■ **Exercise aim**: Restate verbatim the span of lines below between the line with "- Using selected" and the line with "## REGLA Nº2", including those two lines, and only that span.

■ **Records from a dataset**:
-*-

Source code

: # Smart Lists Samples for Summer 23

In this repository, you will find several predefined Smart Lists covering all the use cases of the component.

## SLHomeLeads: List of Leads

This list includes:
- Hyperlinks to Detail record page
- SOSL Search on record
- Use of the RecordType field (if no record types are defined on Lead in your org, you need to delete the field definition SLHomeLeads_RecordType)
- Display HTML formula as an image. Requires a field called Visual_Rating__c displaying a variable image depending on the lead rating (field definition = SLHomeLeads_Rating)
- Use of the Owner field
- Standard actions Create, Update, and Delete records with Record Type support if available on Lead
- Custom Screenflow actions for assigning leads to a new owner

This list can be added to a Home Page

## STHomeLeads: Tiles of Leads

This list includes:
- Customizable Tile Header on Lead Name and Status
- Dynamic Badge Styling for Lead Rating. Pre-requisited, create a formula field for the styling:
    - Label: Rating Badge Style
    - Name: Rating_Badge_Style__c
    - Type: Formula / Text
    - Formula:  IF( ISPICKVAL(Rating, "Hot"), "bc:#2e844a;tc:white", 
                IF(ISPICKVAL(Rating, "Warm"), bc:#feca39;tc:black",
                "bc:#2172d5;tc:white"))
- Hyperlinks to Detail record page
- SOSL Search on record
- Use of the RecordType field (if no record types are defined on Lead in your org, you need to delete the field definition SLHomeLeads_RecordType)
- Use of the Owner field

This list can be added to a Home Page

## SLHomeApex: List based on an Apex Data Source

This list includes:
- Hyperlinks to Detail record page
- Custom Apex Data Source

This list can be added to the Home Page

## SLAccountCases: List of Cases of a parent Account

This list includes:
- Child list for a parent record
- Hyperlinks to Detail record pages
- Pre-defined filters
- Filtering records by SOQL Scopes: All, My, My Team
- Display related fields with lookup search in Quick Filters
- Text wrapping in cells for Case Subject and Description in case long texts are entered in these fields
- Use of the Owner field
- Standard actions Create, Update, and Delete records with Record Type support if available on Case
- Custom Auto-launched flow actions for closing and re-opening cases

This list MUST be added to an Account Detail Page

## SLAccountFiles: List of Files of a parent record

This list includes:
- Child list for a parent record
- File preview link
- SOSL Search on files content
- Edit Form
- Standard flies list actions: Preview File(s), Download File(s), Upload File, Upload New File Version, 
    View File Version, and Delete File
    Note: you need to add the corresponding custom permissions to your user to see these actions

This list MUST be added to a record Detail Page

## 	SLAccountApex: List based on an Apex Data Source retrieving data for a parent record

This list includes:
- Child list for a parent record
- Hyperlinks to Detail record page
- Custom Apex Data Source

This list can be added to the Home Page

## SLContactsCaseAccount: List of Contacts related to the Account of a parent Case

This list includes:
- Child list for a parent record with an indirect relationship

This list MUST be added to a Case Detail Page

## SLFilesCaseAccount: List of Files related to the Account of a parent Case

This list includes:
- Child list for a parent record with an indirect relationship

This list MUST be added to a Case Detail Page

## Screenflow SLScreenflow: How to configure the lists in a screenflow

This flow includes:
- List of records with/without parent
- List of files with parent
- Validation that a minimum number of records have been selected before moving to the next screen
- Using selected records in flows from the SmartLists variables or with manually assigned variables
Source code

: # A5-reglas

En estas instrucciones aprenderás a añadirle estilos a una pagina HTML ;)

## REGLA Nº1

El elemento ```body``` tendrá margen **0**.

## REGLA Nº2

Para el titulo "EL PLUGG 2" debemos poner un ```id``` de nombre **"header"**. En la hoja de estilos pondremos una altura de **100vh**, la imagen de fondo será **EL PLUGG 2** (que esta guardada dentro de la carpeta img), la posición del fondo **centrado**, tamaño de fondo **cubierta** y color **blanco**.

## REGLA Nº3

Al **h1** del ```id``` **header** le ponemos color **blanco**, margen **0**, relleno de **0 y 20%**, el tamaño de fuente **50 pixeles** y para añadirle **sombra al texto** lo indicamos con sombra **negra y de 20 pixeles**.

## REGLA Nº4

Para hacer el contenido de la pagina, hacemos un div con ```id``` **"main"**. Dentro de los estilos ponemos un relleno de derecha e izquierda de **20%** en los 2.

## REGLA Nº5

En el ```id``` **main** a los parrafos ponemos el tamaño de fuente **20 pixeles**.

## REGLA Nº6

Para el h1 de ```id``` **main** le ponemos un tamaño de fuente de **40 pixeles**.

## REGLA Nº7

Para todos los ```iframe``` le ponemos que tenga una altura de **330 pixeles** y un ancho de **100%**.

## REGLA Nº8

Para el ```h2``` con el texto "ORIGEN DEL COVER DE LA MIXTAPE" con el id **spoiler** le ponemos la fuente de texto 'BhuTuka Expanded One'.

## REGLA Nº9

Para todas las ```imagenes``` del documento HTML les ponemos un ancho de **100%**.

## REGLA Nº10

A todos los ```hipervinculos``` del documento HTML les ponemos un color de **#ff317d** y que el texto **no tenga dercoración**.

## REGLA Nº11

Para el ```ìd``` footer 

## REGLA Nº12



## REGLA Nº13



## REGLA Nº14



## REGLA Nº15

-*-

■ **Solution to the problem**:
- Using selected records in flows from the SmartLists variables or with manually assigned variables
Source code

: # A5-reglas

En estas instrucciones aprenderás a añadirle estilos a una pagina HTML ;)

## REGLA Nº1

El elemento ```body``` tendrá margen **0**.

## REGLA Nº2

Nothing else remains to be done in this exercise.